Crime and Punishment Essay

Custom Student Mr. Teacher ENG 1001-04 9 November 2016

Crime and Punishment

The meaning of “Notes from Underground” to the artistic world is difficult to overestimate. As mentioned by L. P. Grosman: “’Notes from Underground’ – is one of the most exposing compositions of Dostoyevsky. Never has it happened again that he opens up in such fullness all of his most intimate thoughts, not meant for show secrets of his heart” (Grosman, 299). Becoming the prelude to other great works of Dostoyevsky, “Notes from Underground” influenced world literature, not only Russian literary growth.

Merezhkovskii thought that the main difference between Dostoyevsky’s and Nietzsche’s “last freedoms” is that Dostoyevsky, growing “underground” ideas in his characters, but not completing them still tried to “grasp” onto Russian orthodoxy, while the other – praised the man: “Just as Nietzsche […] Dostoyevsky considers the last gift of freedom to be the man-god, the antichrist, with the difference in the two being that Nietzsche blesses this gift, and Dostoyevsky curses it” (Merezhkovskii, 217 – 218).

By the thoughts of Berdyaev, if before “Notes from Underground” Dostoyevsky was no more than a: humanist, full of compassion for the ‘poor people’, the ‘humiliated and insulted’, the characters of the ‘House of the Dead’, then from ‘Notes from Underground’ begins the brilliant ideological dialectic of Dostoyevsky. He is no longer simply a psychologist, he is a metaphysician; he explores, to the depths, the tragedies of human spirit. He is no longer a humanist by the old meaning of the word; He has completely torn away from Belinsky’s humanism. (Berdyaev, 36).

At the same time Berdyaev did not share this opinion with Shestov about Dostoyevsky being an exclusive underground psychologist: “Dostoyevsky possesses underground psychology only in the moment of the spiritual journey of man. He does not leave us in the hopeless circle of underground psychology, he removes us from it” (Berdyaev, 141). Losing humanistic faith in man, Dostoyevsky has no choice but to be loyal to the Christian principles, deepening, strengthening and enriching them; therefore, he cannot be a “gloom, hopelessly-pessimistic” writer.

In his darkest and most painful moments Dostoyevsky has the “light of Christ” – the “freeing light” (37). “Notes from Underground” was praised as one of the most reaction producing stories by Yermylov, where-in was conducted not only “malicious controversy” with the novel of a “genius” Russian revolutionary-democrat NG Chernyshevsky, but also told about “moral crimes”. Thus “in the face of the conscience of mankind” Dostoyevsky’s role in moral crime proved “heavy” because “you cannot talk about the crime with malice! ” (Yermylov, 42 – 43).

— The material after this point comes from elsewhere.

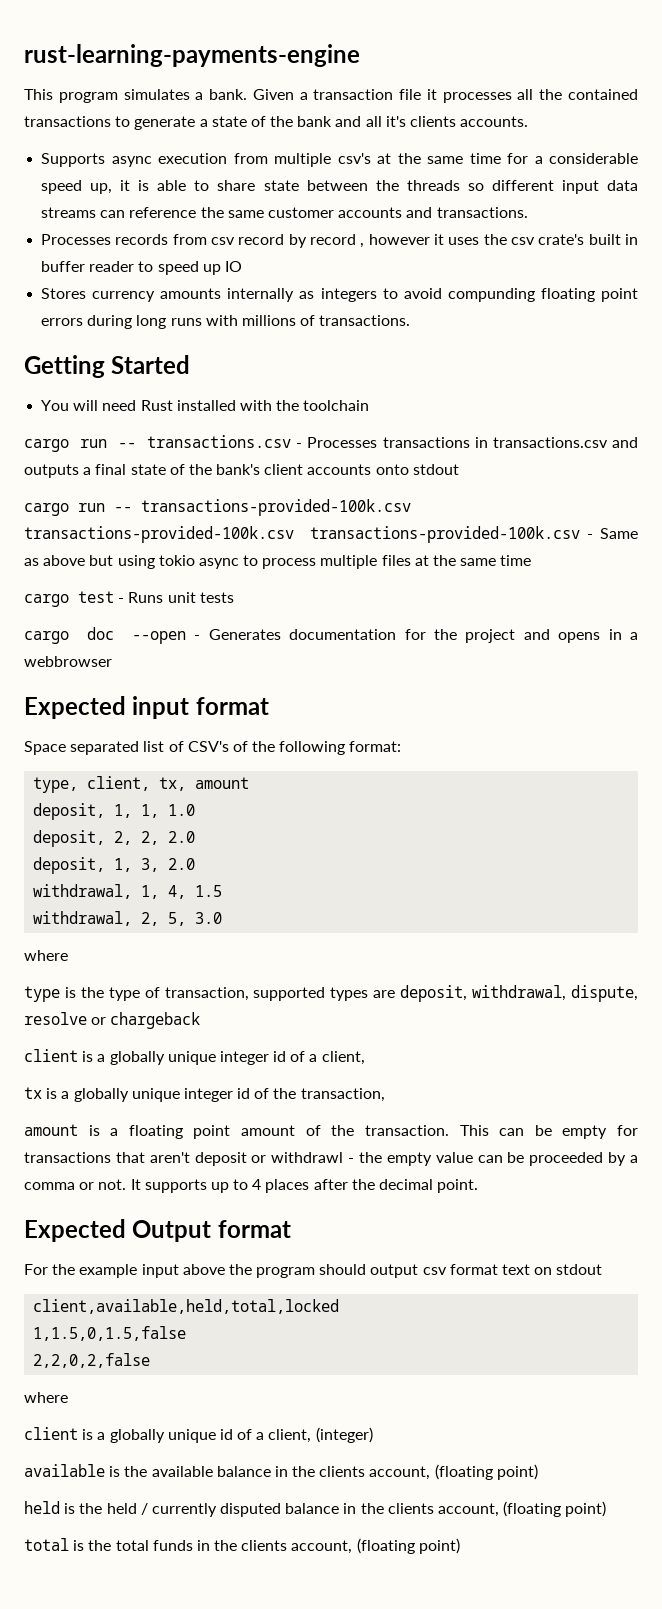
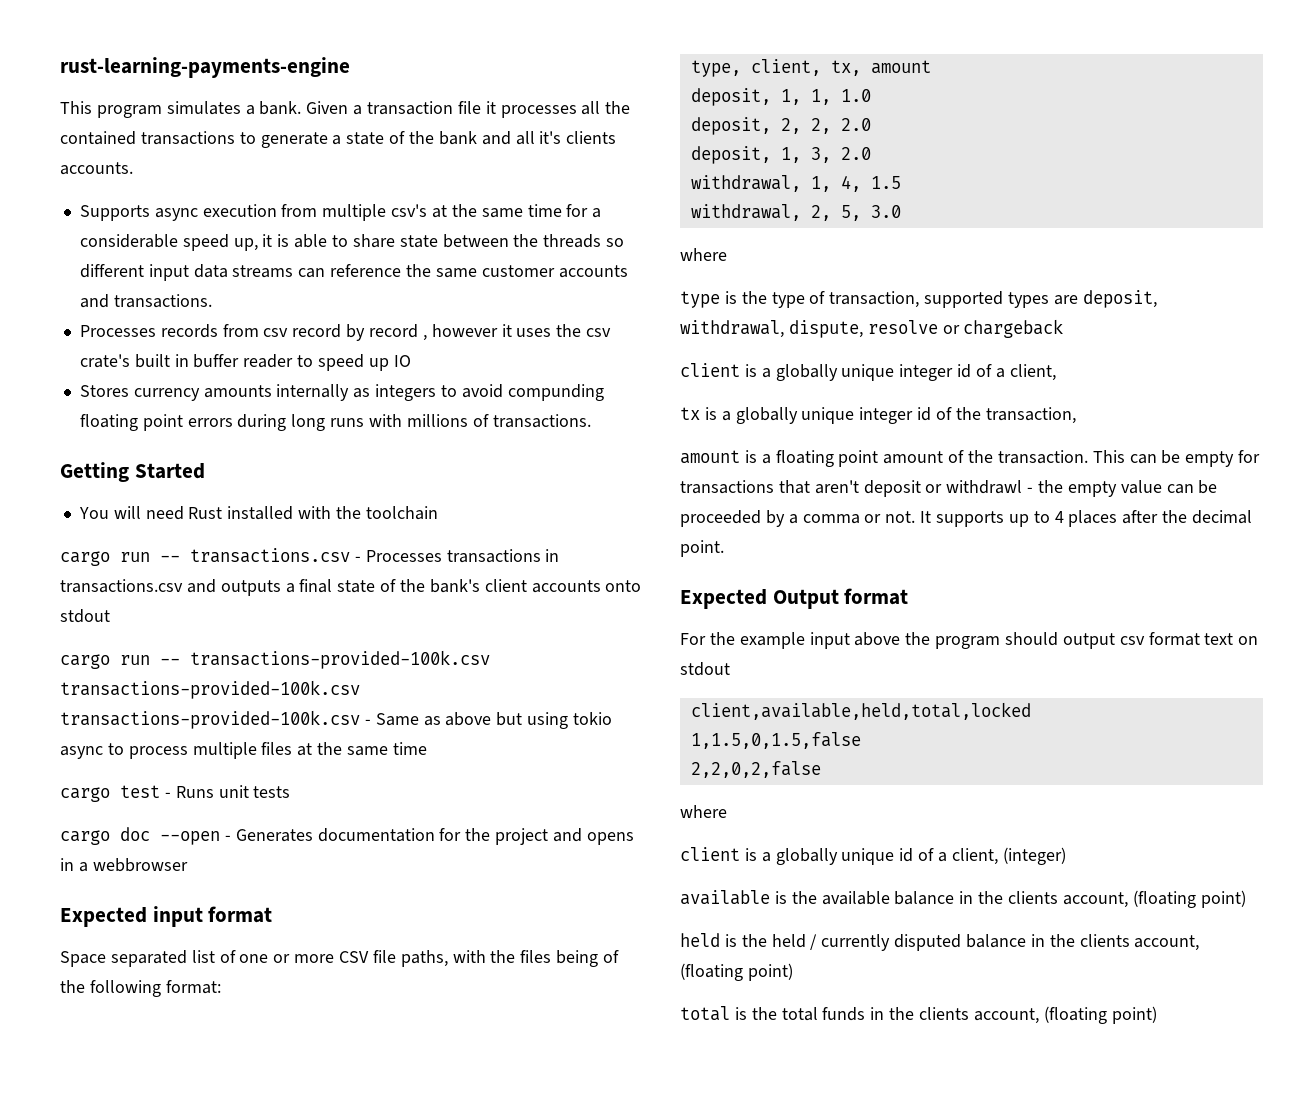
[187,741,229,752] CSV's -> [239,950,599,967] one or more CSV file paths, with the files being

Exploring the works of the 1860’s, in particular the novel “Notes from Underground”, Kirpotin concluded about the importance of its poetics for all following works of Dostoyevsky and specific to his novel form: The poetics of ‘Notes from Underground’ contains within it undeveloped poetics from the later works of Dostoyevsky. The merging of philosophy and narration in ‘Notes from Underground’, and its dissolution in the story soon after […] led to the creation of the first great novel by Dostoyevsky – ‘Crime and Punishment’, a new novel which was specific to Dostoyevsky’s type.

(Kirpotin, 472, 475) The genius of Dostoyevsky in “Notes from Underground” is expressed in that he felt, and strongly expressed the psychology of philosophical experience. Demonstrating how one’s character forms or deforms under heavy influence, he was able to show the crystallization of the human spirit; this concept has gained world renowned meaning. Separating Dostoyevsky from his character and considering “Notes from Underground” as a complete work of art and nothing less, Kirpotin admitted the truth expressed in the story about the author’s vision, retaining its aesthetic nature.

However, through aesthetics Dostoyevsky “peered into anthology, into the philosophy of the world, into space and society”, but – stated Kirpotin – “as he understood them, of course” (Kirpotin, 175). Understanding the writer, according to Kirpotin was inadequate for the ideas of the advanced people in society; Dostoyevsky kept to his ingenious artistic discoveries despite his beliefs.

Prospective studies carried out under the archetypal approach in the study of the “underground” image help find the answers to a number of important questions about this work: on the true place of the man from the “underground” in Dostoyevsky’s work, on the expressive or un-expressive characteristics in all its characters and on the means of poetic incarnation of the “underground” phenomenon, on the influence of the image of an “underground” hero on the classic works of world literature, which spawned a whole gallery of “underground” characters.